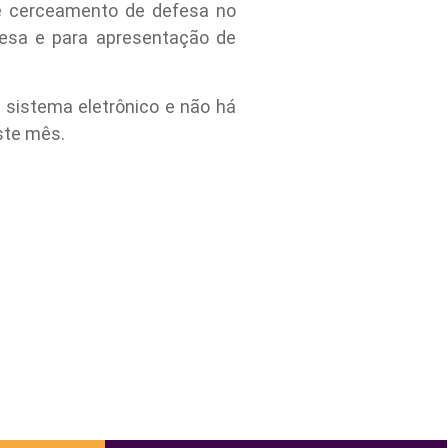
e cerceamento de defesa no
fesa e para apresentação de
o sistema eletrônico e não há
este mês.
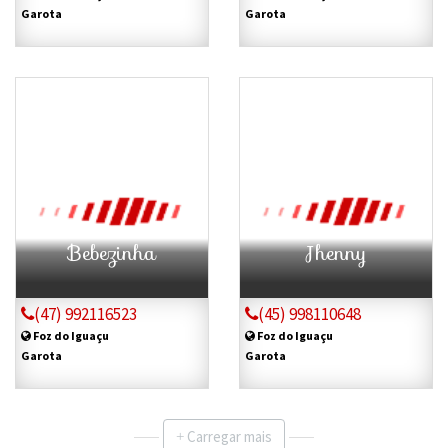
Garota
Garota
Bebezinha
Jhenny
(47) 992116523
(45) 998110648
Foz do Iguaçu
Foz do Iguaçu
Garota
Garota
Carregar mais
+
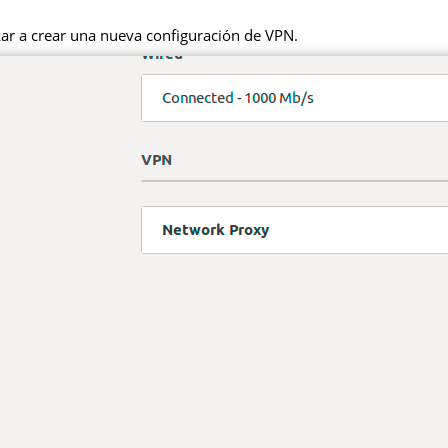
zar a crear una nueva configuración de VPN.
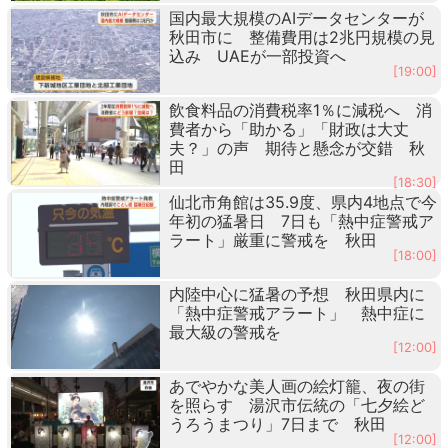
国内最大規模のAIデータセンターが
秋田市に 整備費用は2兆円規模の見
込み UAEが一部投資へ
[19:00]
飲食料品の消費税率1％に減税へ 消
費者から「助かる」「財政は大丈
夫？」の声 期待と懸念が交錯 秋
田
[18:30]
仙北市角館は35.9度、県内4地点で今
年初の猛暑日 7日も「熱中症警戒ア
ラート」厳重に警戒を 秋田
[18:00]
内陸中心に猛暑の予想 秋田県内に
「熱中症警戒アラート」 熱中症に
最大級の警戒を
[12:00]
あでやかな美人画の絵灯籠、夜の街
を照らす 湯沢市伝統の「七夕絵ど
うろうまつり」7日まで 秋田
[12:00]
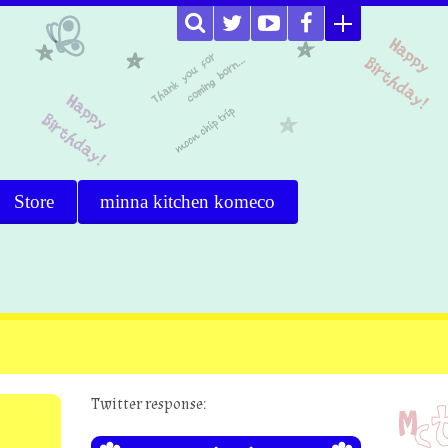
Store
minna kitchen komeco
Twitter response:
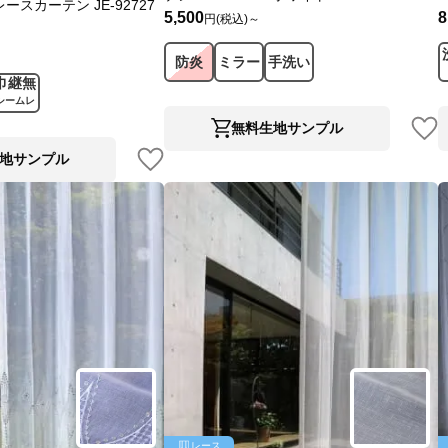
ースカーテン JE-92727
5,500
8
円(税込)～
防炎
ミラー
手洗い
巾継無
シームレ
ス
無料生地サンプル
地サンプル
レース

◇ ◇ ◇ ◇ ◇ ◇ ◇

(Directions for this task)
Could you retype exactly, and only, the lines running from the one with "秋田市に 整備費用は2兆円規模の見" to the last line of the listing, while leaving any pictures out?

(Response area)
秋田市に 整備費用は2兆円規模の見
込み UAEが一部投資へ
[19:00]
飲食料品の消費税率1％に減税へ 消
費者から「助かる」「財政は大丈
夫？」の声 期待と懸念が交錯 秋
田
[18:30]
仙北市角館は35.9度、県内4地点で今
年初の猛暑日 7日も「熱中症警戒ア
ラート」厳重に警戒を 秋田
[18:00]
内陸中心に猛暑の予想 秋田県内に
「熱中症警戒アラート」 熱中症に
最大級の警戒を
[12:00]
あでやかな美人画の絵灯籠、夜の街
を照らす 湯沢市伝統の「七夕絵ど
うろうまつり」7日まで 秋田
[12:00]
Store
minna kitchen komeco
Twitter response:
ースカーテン JE-92727
5,500
8
円(税込)～
防炎
ミラー
手洗い
巾継無
シームレ
ス
無料生地サンプル
地サンプル
レース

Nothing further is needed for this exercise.